One drawback to stowing a key in the rain gutter is that getting it down is less than convenient. The stepladder lives in the shed, which in turn lives in the back yard. Factoring in the time it takes to clamber over the fence both ways, key retrieval is a good five minute undertaking. But inconvenience alone isn’t the problem. The problem is that once I’ve stowed the stepladder and return to my front door, the thought will inevitably occur to me: “What would it take to toss this key back up into the gutter?”
I know why I lose things. I think started losing my edge in my teens, not long after my stepfather installed an attic fan in our house. The man was too cheap to pay for proper air conditioning, but, ironically, procured from an old ex-aerospace buddy an attic fan roughly the size and strength of a hypersonic wind tunnel. Most males express mid-life crisis through showy, frivolous trifles. My stepfather fetishized household fixtures and appliances. Hammacher Schlemmer and Brookstone catalogs were his porn. And the attic fan was a particularly unfortunate way for him to exhibit machismo, because the condo we lived in wasn’t much larger than a gypsy caravan. The result is that whenever the fan screamed to life, every door in the house that wasn’t stopped by an anvil was sucked shut. Astronauts know better than to open their facemasks in the vacuum of space, and my stepfather could have learned something from that. The hotter the weather was, the more I could look forward to popped eardrums. By evening my head would be splitting, and I got so used to forcing my eustation tubes open that I must have been blowing brain circuitry by the fourth summer.
Or perhaps that’s just a convenient excuse.
As for my irrational notion about retrieving the key ad infinitum? The mere thought of such a wasteful act makes me giddy, because where’s the harm? If there’s a malevolent aspect to this whimsy, I’m the only one who will have to pay the consequences. And another way to look at it is that it’s Future me who has to clean up the messes made by Present me. Why wouldn’t Present me surrender to folly if the responsibility always fell to Future me? Present me, free from consequence, may do as the muses deign. Who wouldn’t? It’s like living in a sloppy, delicious lucid dream.
But now we come to the reason it’s not all fun and games–I have an explanation, but it’s a troubling one. I’ve presently retrieved the key from the rain gutter three times in the past 10 minutes, because I immediately toss it back up after each retrieval in a conscious, willful act. So, as of this moment, the antagonist–Present me–is about five minutes away from the protagonist–Future me.
I need only look to my past to see that the time between deed and rectification is growing shorter.
When I was fresh out of college, and living for the first time on my own, I enjoyed a particularly adversarial relationship with myself. My acts of aggression were small, usually centering around the sabotage of everyday household items. When I came across anything with a screw top lid, for instance, I would twist the lid on as tight as I could, sometimes employing a wet rag or rubber strap to achieve the tightest seal possible. “Take that, you fuck,” I would say to my Future self.
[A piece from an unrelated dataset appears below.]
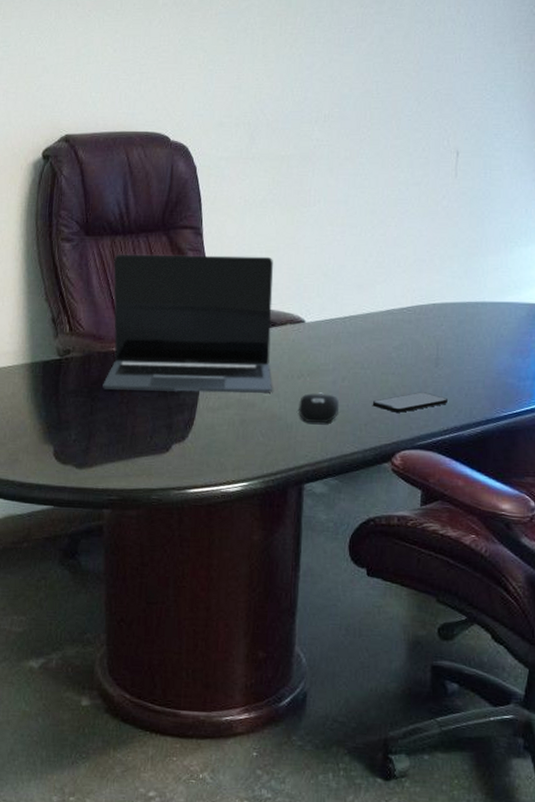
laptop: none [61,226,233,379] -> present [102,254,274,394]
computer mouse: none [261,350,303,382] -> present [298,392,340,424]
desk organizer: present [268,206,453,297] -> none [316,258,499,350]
Chances were that I wouldn’t need to open a given jar more than once in a single day, so there was always enough time to forget my act of skulduggery. It wasn’t until the next time I happened upon the rigged jar that I remembered who I was up against.
So now it’s down to five minutes from mischief to atonement, a period that grows briefer by the day. My ability to dissociate the two states has always hinged on some passage of time, which provided a kind of interstitial curtain. Present me and Future me may as well be two different people. That’s how it’s always been. But what happens when these two finally meet?